This study aims to bridge the persistent lab-to-bulk reproducibility gap in polyester thread dyeing with disperse dyes by developing a systematic, closed-loop optimization approach. The research focuses on achieving right-first-time (RFT) dyeing results at the industrial scale, minimizing shade variation between laboratory and bulk production and reducing resource-intensive reprocessing cycles. The overarching goal is to enhance process accuracy, sustainability and production efficiency in synthetic fiber coloration, thereby addressing both technical and environmental challenges associated with scale-up operations in the sewing thread industry.
To achieve RFT production by aligning laboratory and bulk dyeing parameters, five experimental models were conducted. Models 1 and 2 aligned spectrophotometric recipes at lab and bulk scales, with Model 2 enhancing lab–bulk matching via bulk dyeing time adjustment (30–45 min). In Model 3, auxiliary chemical concentrations were adjusted to avoid dye migration and shade variation. In Model 4, the effect of liquor ratios (LRs) (1:20–1:50) was observed on yellow, navy and brown colors. Model 5 integrated all previous optimizations, finalizing optimal LRs (1:30 for yellow, 1:40 for navy and 1:50 for brown) and extending the study to different polyester thread counts (30/2, 50/2, 54/3 and 30/4). The dyeing performance of different experimental models was evaluated through CMC ΔE values (<1) and color fastness assessments for crocking, washing and bleaching.

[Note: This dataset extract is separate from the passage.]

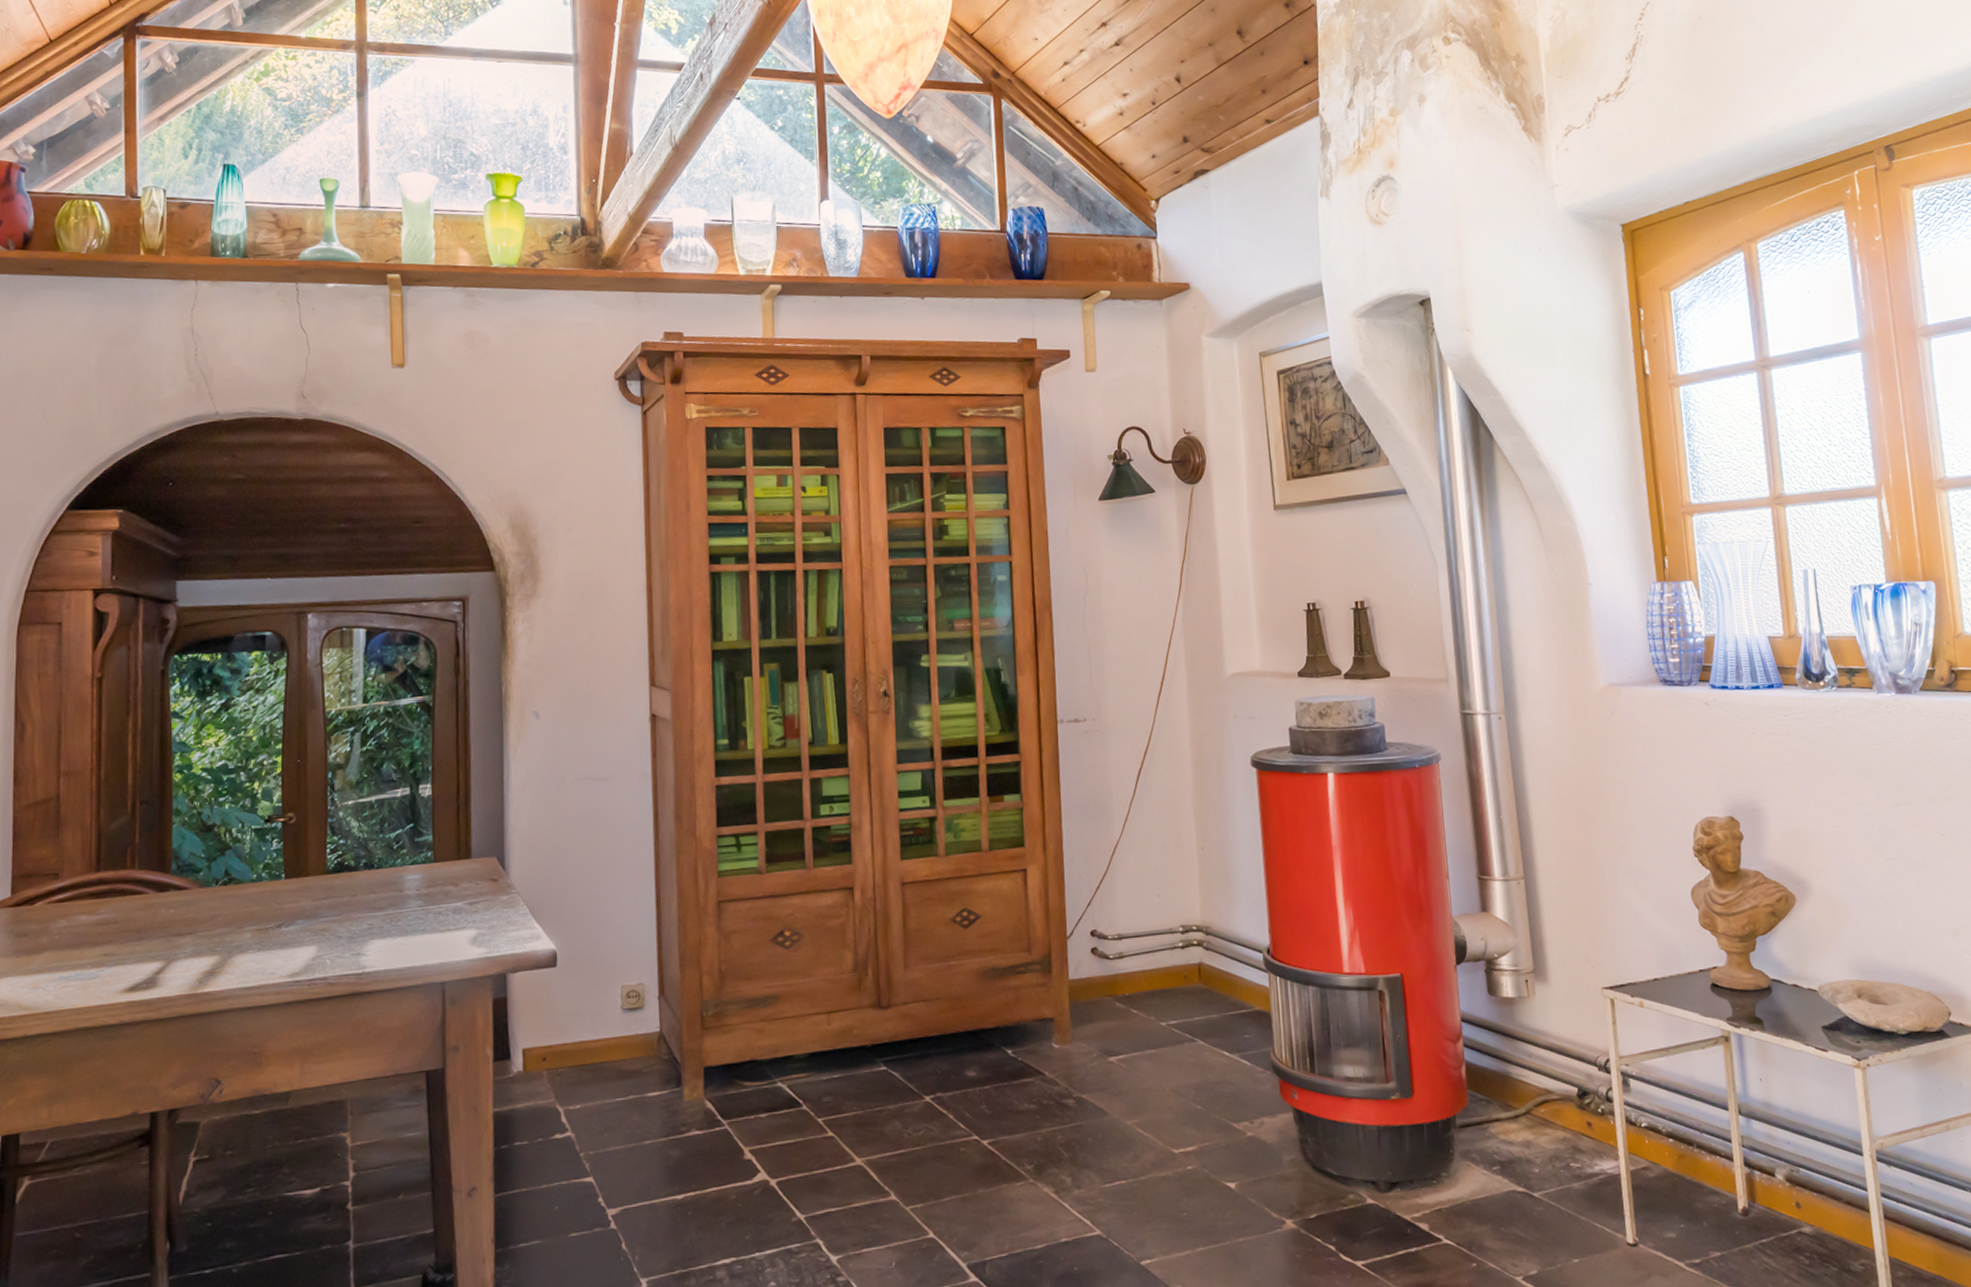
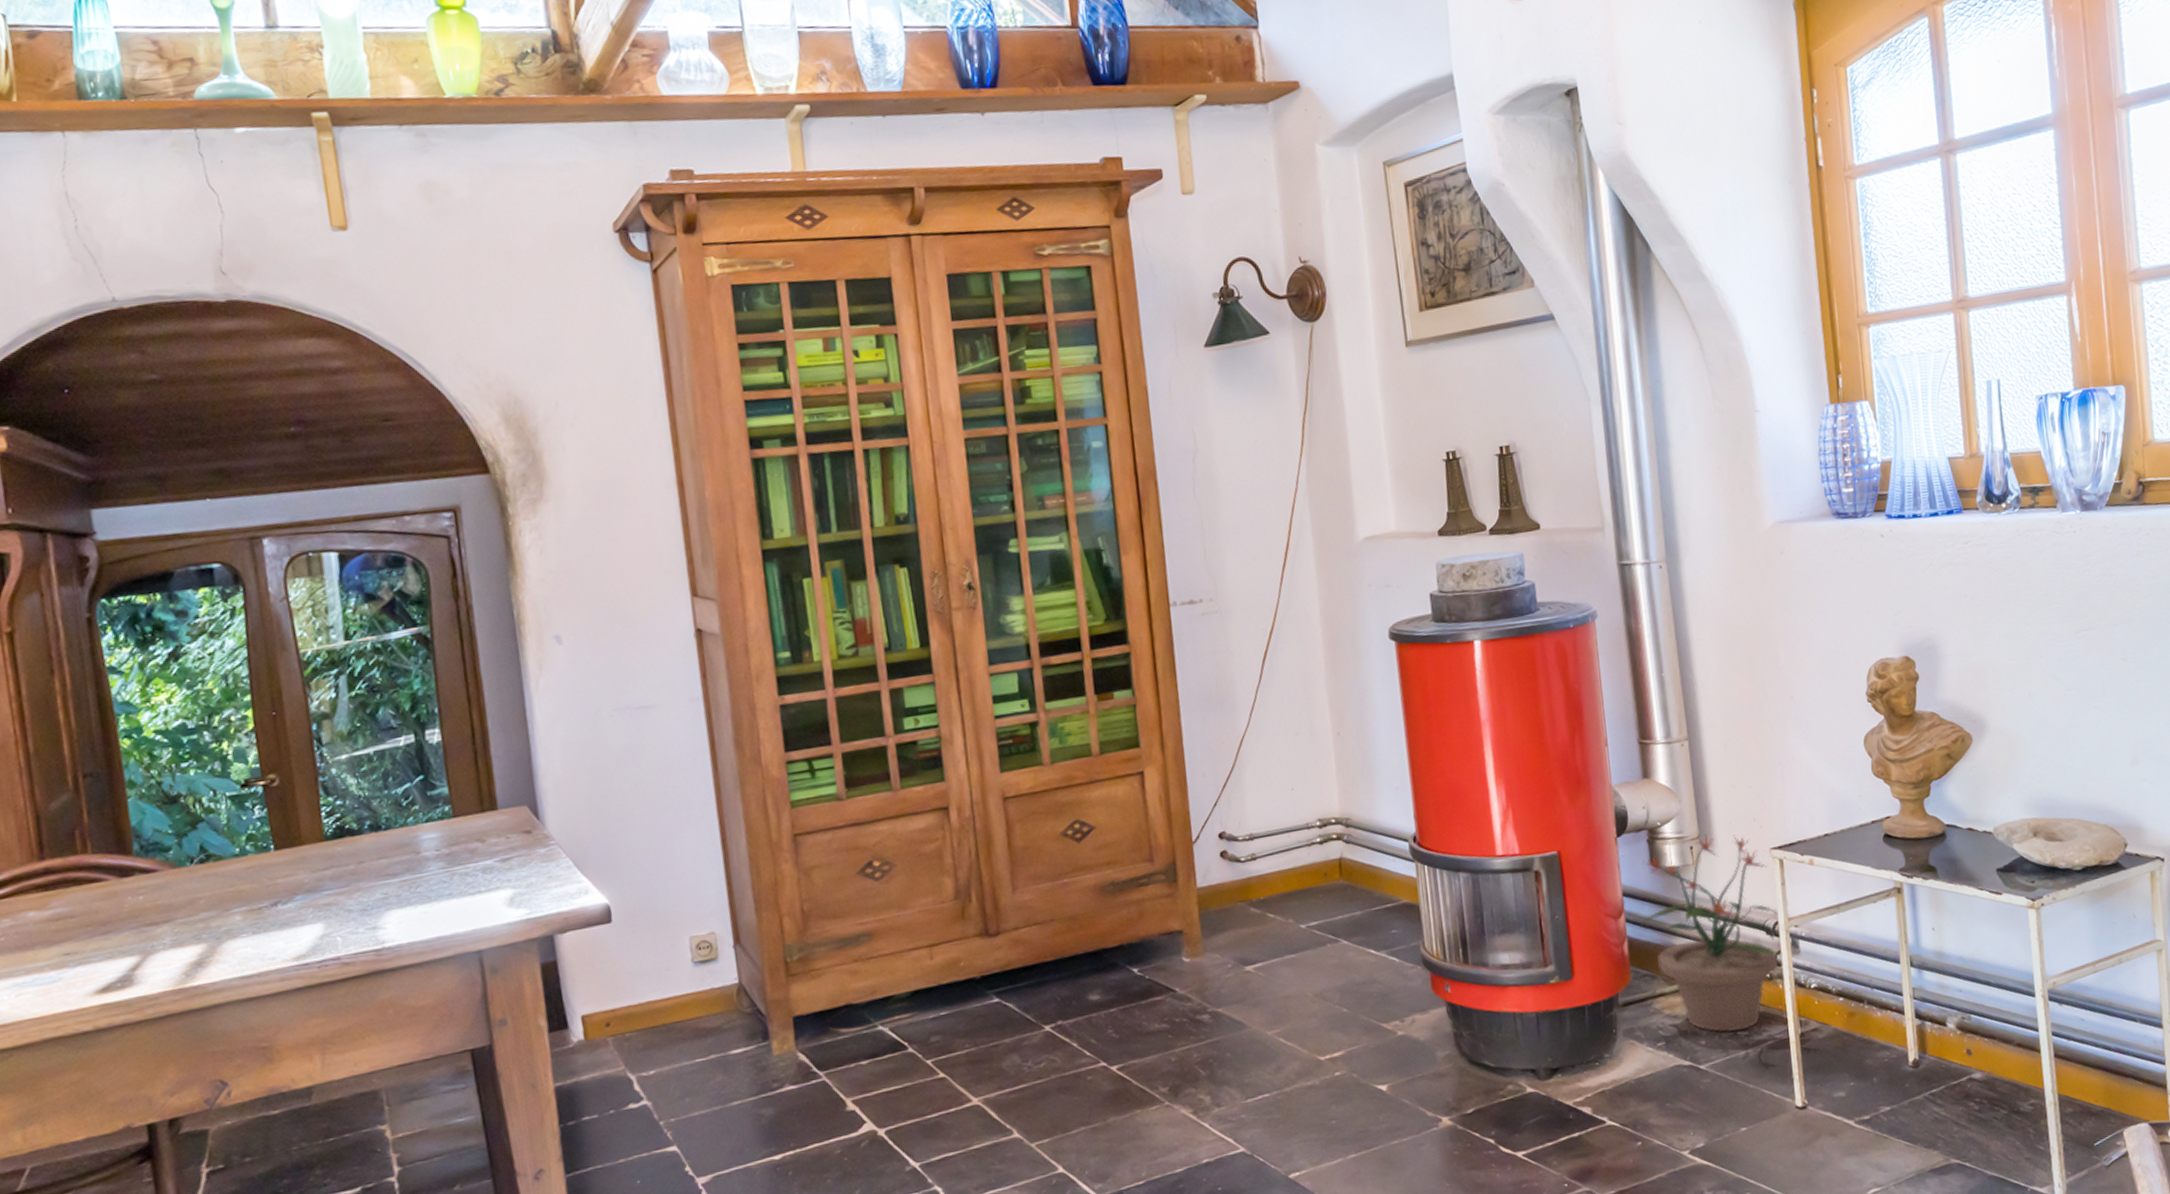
potted plant: none [1477,969,1612,1162] -> present [1639,834,1781,1033]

The developed optimization protocol effectively minimized color variation between lab and bulk dyeing, demonstrating excellent shade reproducibility, by achieving CMC ΔE values below 1 across all tested polyester thread counts and a peak color strength of 101.54%. Fastness ratings for various tests remained at or above Grade 4, indicating strong color durability. The protocol lowered reprocessing frequency by 15%–20%, which translated to an 8%–12% reduction in production costs due to decreased dye consumption, energy use and machine time. This approach enhances RFT performance and offers a practical, cost-effective method that improves productivity and lessens the environmental impact of large-scale dyeing operations.
This research presents a closed-loop optimization framework for translating laboratory dyeing parameters to industrial processes, emphasizing sustainability. It utilizes data-driven parameter tuning to improve shade consistency and resource efficiency, offering a practical solution for the polyester thread dyeing industry to enhance performance, reduce waste and minimize environmental impact during scale-up, thereby contributing to sustainable practices in synthetic textile manufacturing.